Karenanya, pantas jika malam harinya
keluarga siswi PSG itu kemudian melaporkan dugaan pencabulan dengan kekerasan oleh Kabid yang juga tokoh organisasi pemuda di KK ini ke Polres Bolmong. LP
yang terkonfirmasi bernomor STTLP/981.a/XI/2016/Sulut/Res BM, langsung
ditindaklanjuti dengan visum et repertum
terhadap terduga korban. Maka resmilah Kabid yang semestinya membawa-bawa sisir
buat menggaruk bagian yang gabet dari
tubuhnya jadi terduga tindak pidana. Terhadap
anak perempuan di bawah umur mengingat usianya yang masih di kisaran 16 tahun.
Cilaka 13. Ancaman hukuman terhadap dugaan pencabulan terhadap anak-anak,
apalagi dengan kekerasan, tergolong berat. Di lain pihak, Kabid yang tak kuat
menahan nafsu terujungnya itu juga harus menghadapi MKE. Melihat keseriusan
Pemkot KK menegakkan etika, disiplin, dan profesionalisme ASN, hampir pasti
sidang MKE mendahului selesainya penyidikan di Polres Bolmong. Bahkan jikapun
ada upaya sungguh-sungguh agar masalah ini diselesaikan di luar jalur hukum,
Kabid sial ini tetap harus berhadapan dengan MKE.

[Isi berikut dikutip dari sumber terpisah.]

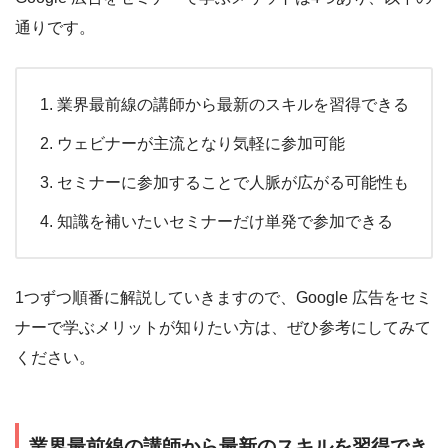
通りです。
業界最前線の講師から最新のスキルを習得できる
ウェビナーが主流となり気軽に参加可能
セミナーに参加することで人脈が広がる可能性も
知識を補いたいセミナーだけ単発で参加できる
1つずつ順番に解説していきますので、Google 広告をセミ
ナーで学ぶメリットが知りたい方は、ぜひ参考にしてみて
ください。
業界最前線の講師から最新のスキルを習得でき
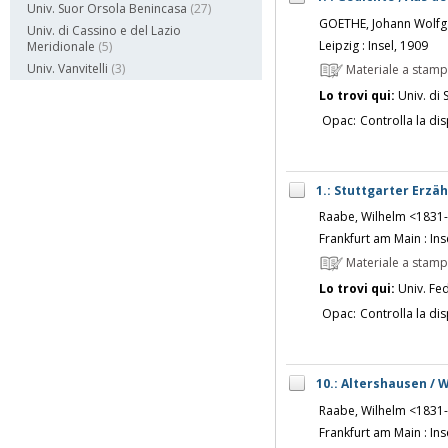
Univ. Suor Orsola Benincasa
(27)
GOETHE, Johann Wolfg
Univ. di Cassino e del Lazio
Leipzig : Insel, 1909
Meridionale
(5)
Univ. Vanvitelli
(3)
Materiale a stam
Lo trovi qui:
Univ. di 
Opac:
Controlla la dis
1.: Stuttgarter Erzä
Raabe, Wilhelm <1831
Frankfurt am Main : Ins
Materiale a stam
Lo trovi qui:
Univ. Fed
Opac:
Controlla la dis
10.: Altershausen / 
Raabe, Wilhelm <1831
Frankfurt am Main : Ins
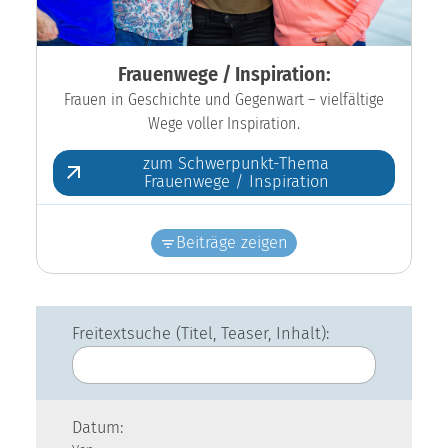
Frauenwege / Inspiration:
Frauen in Geschichte und Gegenwart – vielfältige
Wege voller Inspiration.
zum Schwerpunkt-Thema
Frauenwege / Inspiration
Beiträge zeigen
Freitextsuche (Titel, Teaser, Inhalt):
Datum:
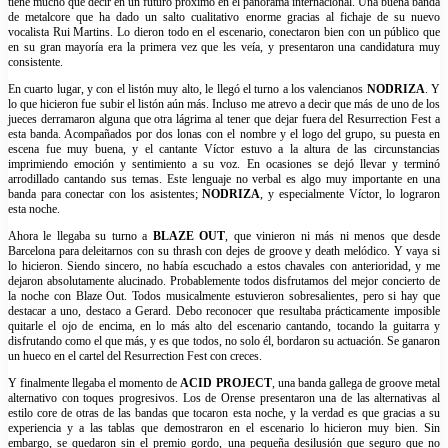
tiene mucho que decir en un futuro próximo en el panorama internacional. Una buena banda
de metalcore que ha dado un salto cualitativo enorme gracias al fichaje de su nuevo
vocalista Rui Martins. Lo dieron todo en el escenario, conectaron bien con un público que
en su gran mayoría era la primera vez que les veía, y presentaron una candidatura muy
consistente.
En cuarto lugar, y con el listón muy alto, le llegó el turno a los valencianos
NODRIZA
. Y
lo que hicieron fue subir el listón aún más. Incluso me atrevo a decir que más de uno de los
jueces derramaron alguna que otra lágrima al tener que dejar fuera del Resurrection Fest a
esta banda. Acompañados por dos lonas con el nombre y el logo del grupo, su puesta en
escena fue muy buena, y el cantante Víctor estuvo a la altura de las circunstancias
imprimiendo emoción y sentimiento a su voz. En ocasiones se dejó llevar y terminó
arrodillado cantando sus temas. Este lenguaje no verbal es algo muy importante en una
banda para conectar con los asistentes;
NODRIZA
, y especialmente Víctor, lo lograron
esta noche.
Ahora le llegaba su turno a
BLAZE OUT
, que vinieron ni más ni menos que desde
Barcelona para deleitarnos con su thrash con dejes de groove y death melódico. Y vaya si
lo hicieron. Siendo sincero, no había escuchado a estos chavales con anterioridad, y me
dejaron absolutamente alucinado. Probablemente todos disfrutamos del mejor concierto de
la noche con Blaze Out. Todos musicalmente estuvieron sobresalientes, pero si hay que
destacar a uno, destaco a Gerard. Debo reconocer que resultaba prácticamente imposible
quitarle el ojo de encima, en lo más alto del escenario cantando, tocando la guitarra y
disfrutando como el que más, y es que todos, no solo él, bordaron su actuación. Se ganaron
un hueco en el cartel del Resurrection Fest con creces.
Y finalmente llegaba el momento de
ACID PROJECT
, una banda gallega de groove metal
alternativo con toques progresivos. Los de Orense presentaron una de las alternativas al
estilo core de otras de las bandas que tocaron esta noche, y la verdad es que gracias a su
experiencia y a las tablas que demostraron en el escenario lo hicieron muy bien. Sin
embargo, se quedaron sin el premio gordo, una pequeña desilusión que seguro que no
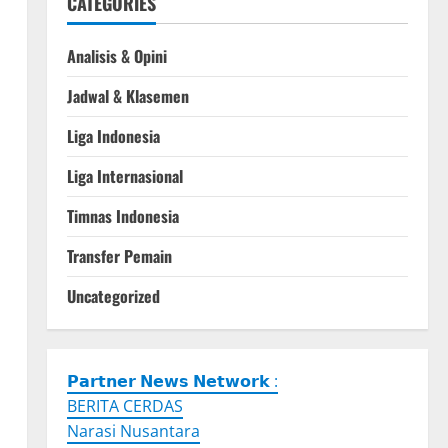
CATEGORIES
Analisis & Opini
Jadwal & Klasemen
Liga Indonesia
Liga Internasional
Timnas Indonesia
Transfer Pemain
Uncategorized
𝗣𝗮𝗿𝘁𝗻𝗲𝗿 𝗡𝗲𝘄𝘀 𝗡𝗲𝘁𝘄𝗼𝗿𝗸 :
BERITA CERDAS
Narasi Nusantara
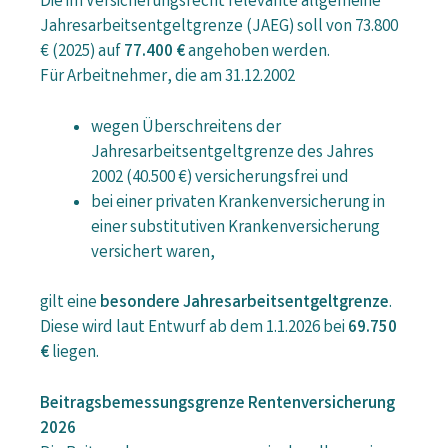
Die im Versicherungsrecht relevante allgemeine
Jahresarbeitsentgeltgrenze (JAEG) soll von 73.800
€ (2025) auf
77.400 €
angehoben werden.
Für Arbeitnehmer, die am 31.12.2002
wegen Überschreitens der
Jahresarbeitsentgeltgrenze des Jahres
2002 (40.500 €) versicherungsfrei und
bei einer privaten Krankenversicherung in
einer substitutiven Krankenversicherung
versichert waren,
gilt eine
besondere Jahresarbeitsentgeltgrenze
.
Diese wird laut Entwurf ab dem 1.1.2026 bei
69.750
€
liegen.
Beitragsbemessungsgrenze Rentenversicherung
2026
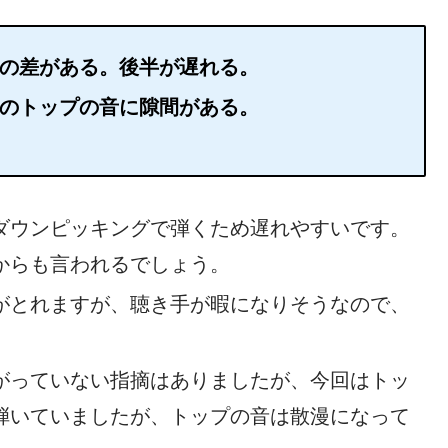
の差がある。後半が遅れる。
のトップの音に隙間がある。
ダウンピッキングで弾くため遅れやすいです。
からも言われるでしょう。
がとれますが、聴き手が暇になりそうなので、
がっていない指摘はありましたが、今回はトッ
弾いていましたが、トップの音は散漫になって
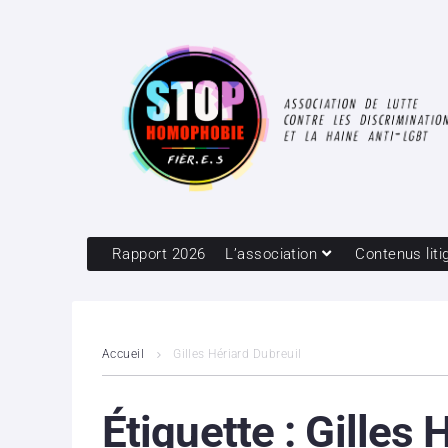
Rapport 2026
L’association
Contenus liti
Accueil
Gilles Hériard Dubreuil
Étiquette :
Gilles 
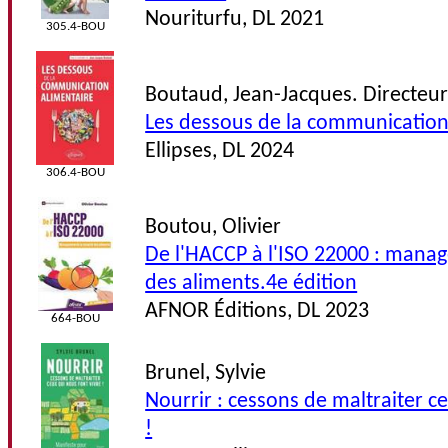
Nouriturfu, DL 2021
305.4-BOU
Boutaud, Jean-Jacques. Directeur
Les dessous de la communication
Ellipses, DL 2024
306.4-BOU
Boutou, Olivier
De l'HACCP à l'ISO 22000 : manag
des aliments.4e édition
AFNOR Éditions, DL 2023
664-BOU
Brunel, Sylvie
Nourrir : cessons de maltraiter c
!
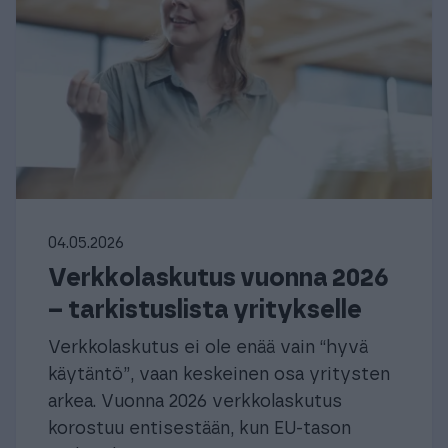
04.05.2026
Verkkolaskutus vuonna 2026
– tarkistuslista yritykselle
Verkkolaskutus ei ole enää vain “hyvä
käytäntö”, vaan keskeinen osa yritysten
arkea. Vuonna 2026 verkkolaskutus
korostuu entisestään, kun EU-tason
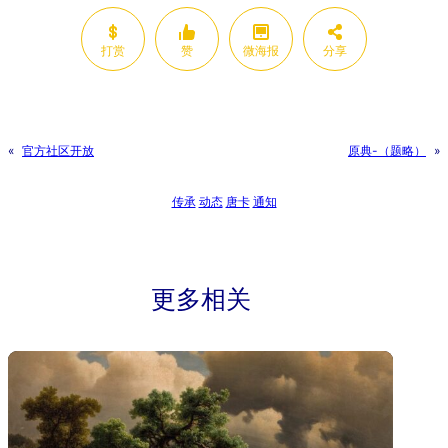
打赏
赞
微海报
分享
«
官方社区开放
原典-（题略）
»
传承
动态
唐卡
通知
更多相关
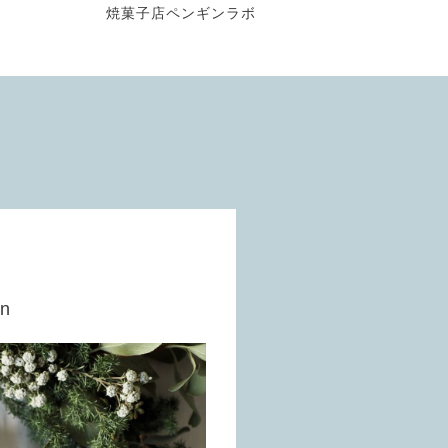
焼菓子店ペンギンラボ
en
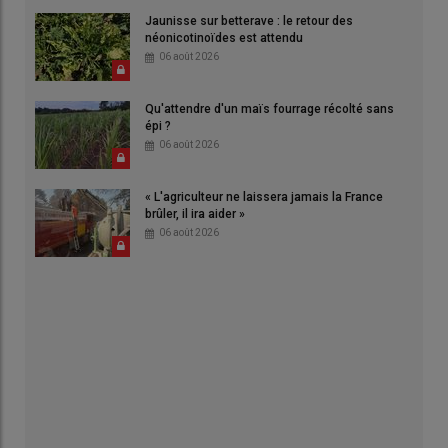
Jaunisse sur betterave : le retour des
néonicotinoïdes est attendu
06 août 2026
Qu'attendre d'un maïs fourrage récolté sans
épi ?
06 août 2026
« L'agriculteur ne laissera jamais la France
brûler, il ira aider »
06 août 2026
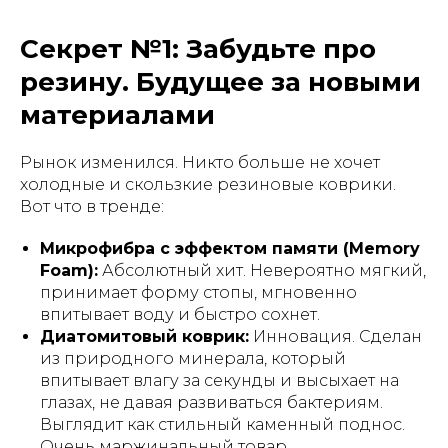
Секрет №1: Забудьте про
резину. Будущее за новыми
материалами
Рынок изменился. Никто больше не хочет
холодные и скользкие резиновые коврики.
Вот что в тренде:
Микрофибра с эффектом памяти (Memory
Foam):
Абсолютный хит. Невероятно мягкий,
принимает форму стопы, мгновенно
впитывает воду и быстро сохнет.
Диатомитовый коврик:
Инновация. Сделан
из природного минерала, который
впитывает влагу за секунды и высыхает на
глазах, не давая развиваться бактериям.
Выглядит как стильный каменный поднос.
Очень маржинальный товар.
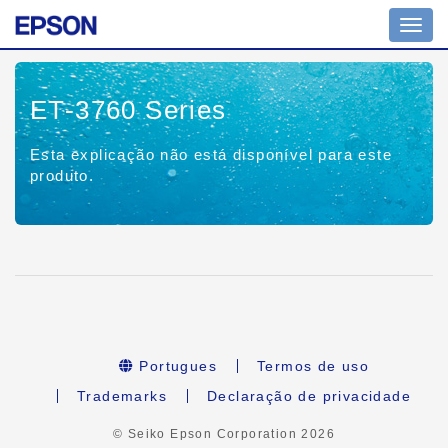
Toggl
navig
ET-3760 Series
Esta explicação não está disponível para este
produto.
Portugues
Termos de uso
Trademarks
Declaração de privacidade
© Seiko Epson Corporation
2026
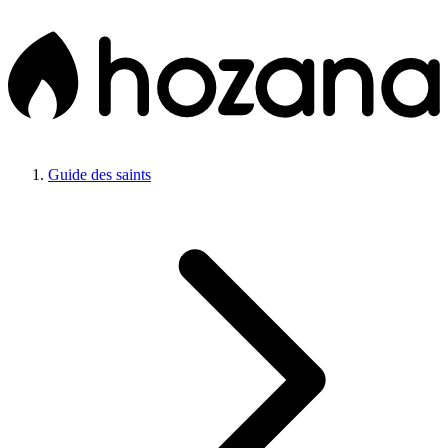
Guide des saints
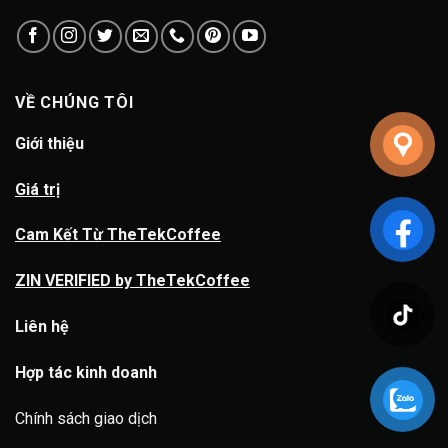
VỀ CHÚNG TÔI
Giới thiệu
Giá trị
Cam Kết Từ TheTekCoffee
ZIN VERIFIED by TheTekCoffee
Liên hệ
Hợp tác kinh doanh
Chính sách giao dịch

Penegakan etika memang belum tentu sejalan
dengan penegakan hukum. Setiap pelanggaran hukum sudah pasti melanggar etika.
Namun, tidak semua pengingkaran etika adalah perbuatan melawan hukum. Sebagai sebuah
aib, peristiwa itu adalah arang yang mencoreng kening Pemkot KK dan seluruh
jajarannya. Menggerus kepercayaan bahwa lingkungan dinas, instansi, dan lembaga
pemerintah di kota ini adalah tempat yang aman dari perudung seksual.
Dalam soal etik, disiplin, dan
profesionalisme ASN, dugaan kasus yang melibatkan Kabid itu mirip dengan
perkara yang kini merudung Kabag Ekonomi Pemkot KK, Ham Rumoroi. Menurut
pendapat saya, kendati mungkin ada maaf-maafan dan penyelesaian kekeluargaan di
antara para pihak yang terlibat, MKE tetap harus menyindangkan kasusnya hingga
selesai dan menyampaikan rekomendasinya. Tentu bukan sekadar teguran lisan,
seolah-olah masalah seperti dua jenis kasus ini setara dengan seorang ASN
kedapatan buang air kecil di balik rimbunan semak di tanah kosong sekitar pusat
kota KK.
Yang pasti, dua kasus yang berturutan
melibatkan elite di Pemkot KK itu cukup membuat kepala Walikota dan Sekkot
berdenyut lebih cepat. Khusus Kabid yang kini dijerat ulahnya sendiri, saya
prihatin dan menyesalkan. Dia telah membunuh karir birokrasi, sosial, juga
politik-kemasyarakatannya. Siapa lagi yang mau diasosiasikan dengan terduga
pencabul, dengan kekerasan pula? Apalagi jika dalam proses hukum dugaan ini
terbukti kebenarannya.***
Singkatan
dan Istilah yang Digunakan:
ASN: Aparatur Sipil Negara; BMR:
Bolaang Mongondow Raya; Bolmong:
Bolaang Mongondow; Gabet: Gatal Bete;
Kabag: Kepala Bagian; Kabid: Kepala Bidang; Kadis: Kepala Dinas; KK: Kota Kotamobagu; MKE: Majelis Kode Etik; Pemkot: Pemerintah Kota; Polres: Kepolisian Resor; PSG: Praktik Sistem Ganda; Sekkot: Sekretaris Kota; dan SMK: Sekolah Menengah Kejuruan.